Kinetics of Multiple Dosing: Maintaining Therapeutic Drug Levels
Why Multiple Dosing Is Required
Many drugs have short half-lives and require repeated dosing to maintain effective plasma concentrations. Single-dose administration often fails to provide sustained therapeutic effects, making multiple dosing regimens essential in chronic therapy.
Steady-State Drug Levels: A Key Pharmacokinetic Concept
What Is Steady State?
Steady state is achieved when the rate of drug administration equals the rate of drug elimination, resulting in constant average plasma drug concentration. This typically occurs after 4–5 elimination half-lives, regardless of dose size.
At steady state, drug accumulation stabilizes, allowing predictable therapeutic outcomes.
Factors Affecting Steady State
Several factors influence the time to reach steady state:
Drug half-life
Dosing interval
Clearance
Bioavailability
Importantly, increasing the dose raises steady-state concentration but does not shorten the time to reach steady state.
Loading Dose: Achieving Rapid Therapeutic Effect
Purpose of a Loading Dose
A loading dose is a higher initial dose administered to rapidly achieve therapeutic drug levels. It is especially useful for drugs with long half-lives where waiting for steady state would delay clinical benefit.
Clinical Importance
Loading doses are commonly used in emergencies and chronic conditions requiring immediate effect, such as arrhythmias or severe infections. However, incorrect loading dose calculation may cause toxicity, emphasizing the need for pharmacokinetic precision.

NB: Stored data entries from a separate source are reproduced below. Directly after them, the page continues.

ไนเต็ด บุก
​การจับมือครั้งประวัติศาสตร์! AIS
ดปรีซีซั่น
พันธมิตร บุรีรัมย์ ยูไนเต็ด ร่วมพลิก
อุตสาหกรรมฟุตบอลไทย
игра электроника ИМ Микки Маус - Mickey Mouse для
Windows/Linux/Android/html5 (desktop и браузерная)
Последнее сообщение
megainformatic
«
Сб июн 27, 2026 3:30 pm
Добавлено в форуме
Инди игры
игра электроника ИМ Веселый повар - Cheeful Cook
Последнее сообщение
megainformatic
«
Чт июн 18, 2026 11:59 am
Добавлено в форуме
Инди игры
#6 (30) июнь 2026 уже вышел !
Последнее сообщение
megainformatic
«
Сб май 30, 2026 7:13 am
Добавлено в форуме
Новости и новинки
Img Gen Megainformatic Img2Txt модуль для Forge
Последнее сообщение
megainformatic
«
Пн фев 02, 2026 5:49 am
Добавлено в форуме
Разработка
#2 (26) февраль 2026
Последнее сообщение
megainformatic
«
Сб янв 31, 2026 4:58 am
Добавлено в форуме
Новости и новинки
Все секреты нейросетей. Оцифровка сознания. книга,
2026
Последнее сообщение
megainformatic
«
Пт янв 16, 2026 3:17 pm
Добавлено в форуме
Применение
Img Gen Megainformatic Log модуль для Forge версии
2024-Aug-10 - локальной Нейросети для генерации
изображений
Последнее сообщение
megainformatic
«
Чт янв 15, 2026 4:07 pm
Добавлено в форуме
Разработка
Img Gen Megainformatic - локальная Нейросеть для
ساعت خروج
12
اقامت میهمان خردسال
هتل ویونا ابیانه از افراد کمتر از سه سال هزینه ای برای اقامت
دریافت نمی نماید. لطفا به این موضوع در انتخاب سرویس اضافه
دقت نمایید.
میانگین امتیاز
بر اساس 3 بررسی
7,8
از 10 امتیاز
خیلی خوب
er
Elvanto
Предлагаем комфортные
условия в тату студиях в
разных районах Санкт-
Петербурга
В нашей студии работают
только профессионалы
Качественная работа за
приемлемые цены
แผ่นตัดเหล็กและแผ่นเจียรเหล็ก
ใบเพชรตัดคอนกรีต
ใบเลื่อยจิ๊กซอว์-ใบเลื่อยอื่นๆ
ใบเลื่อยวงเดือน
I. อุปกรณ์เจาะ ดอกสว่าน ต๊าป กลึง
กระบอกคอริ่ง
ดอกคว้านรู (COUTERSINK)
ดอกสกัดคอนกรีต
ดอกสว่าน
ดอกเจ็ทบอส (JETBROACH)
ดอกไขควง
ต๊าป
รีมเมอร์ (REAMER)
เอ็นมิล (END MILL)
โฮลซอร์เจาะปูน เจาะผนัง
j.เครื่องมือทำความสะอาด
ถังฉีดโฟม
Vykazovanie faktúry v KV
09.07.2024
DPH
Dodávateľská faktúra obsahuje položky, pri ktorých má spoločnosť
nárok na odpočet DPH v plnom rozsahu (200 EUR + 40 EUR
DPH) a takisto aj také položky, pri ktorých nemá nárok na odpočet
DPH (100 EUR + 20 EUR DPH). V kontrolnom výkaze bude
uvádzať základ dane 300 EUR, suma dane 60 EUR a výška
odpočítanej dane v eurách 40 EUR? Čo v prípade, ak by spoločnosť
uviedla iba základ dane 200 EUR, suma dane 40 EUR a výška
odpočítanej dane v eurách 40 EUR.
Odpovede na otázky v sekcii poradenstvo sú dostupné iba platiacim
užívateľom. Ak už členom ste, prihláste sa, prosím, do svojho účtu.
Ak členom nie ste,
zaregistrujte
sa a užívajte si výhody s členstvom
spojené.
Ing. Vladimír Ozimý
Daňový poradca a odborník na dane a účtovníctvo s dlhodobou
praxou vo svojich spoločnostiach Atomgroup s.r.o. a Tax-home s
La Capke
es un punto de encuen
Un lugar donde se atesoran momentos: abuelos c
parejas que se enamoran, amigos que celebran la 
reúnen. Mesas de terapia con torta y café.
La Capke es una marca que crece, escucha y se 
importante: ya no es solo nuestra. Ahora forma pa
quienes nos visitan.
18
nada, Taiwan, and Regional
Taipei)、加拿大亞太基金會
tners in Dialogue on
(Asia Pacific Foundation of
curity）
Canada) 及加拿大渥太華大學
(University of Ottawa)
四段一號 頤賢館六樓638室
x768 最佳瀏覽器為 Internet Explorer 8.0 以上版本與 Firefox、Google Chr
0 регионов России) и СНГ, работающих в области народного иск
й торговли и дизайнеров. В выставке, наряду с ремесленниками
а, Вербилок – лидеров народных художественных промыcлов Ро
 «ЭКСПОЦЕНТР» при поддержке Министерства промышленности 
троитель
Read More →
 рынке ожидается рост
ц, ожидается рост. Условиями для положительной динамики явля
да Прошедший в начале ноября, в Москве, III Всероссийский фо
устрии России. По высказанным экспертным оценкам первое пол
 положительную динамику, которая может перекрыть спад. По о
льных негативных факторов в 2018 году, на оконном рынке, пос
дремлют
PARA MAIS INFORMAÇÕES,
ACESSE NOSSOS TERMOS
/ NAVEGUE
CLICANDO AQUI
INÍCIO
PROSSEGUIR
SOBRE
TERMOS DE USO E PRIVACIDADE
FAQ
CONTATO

Maintenance Dose: Sustaining Drug Concentration
Concept of Maintenance Dosing
A maintenance dose is the amount of drug required to maintain steady-state concentration within the therapeutic window. It replaces the amount of drug eliminated during a dosing interval.
Maintenance dosing depends on clearance, dosing frequency, and desired plasma concentration.
Clinical Significance
Proper maintenance dosing ensures long-term effectiveness without accumulation or subtherapeutic exposure. In patients with renal or hepatic impairment, dose adjustment becomes essential to avoid adverse effects.
Drug Accumulation and Fluctuation
Peak and Trough Concentrations
During multiple dosing, plasma concentrations fluctuate between:
Peak concentration (Cmax) – highest level after dosing
Trough concentration (Cmin) – lowest level before the next dose
Minimizing excessive fluctuation is crucial for drugs with narrow therapeutic indices.
Clinical Applications of Multiple Dosing Kinetics
Therapeutic Drug Monitoring
Understanding multiple dosing kinetics supports therapeutic drug monitoring (TDM) for drugs such as vancomycin, lithium, and phenytoin. Monitoring ensures plasma concentrations remain within safe and effective ranges.
Personalized Medicine
Pharmacokinetic principles guide individualized dosing regimens based on patient-specific factors like age, body weight, renal function, and disease state.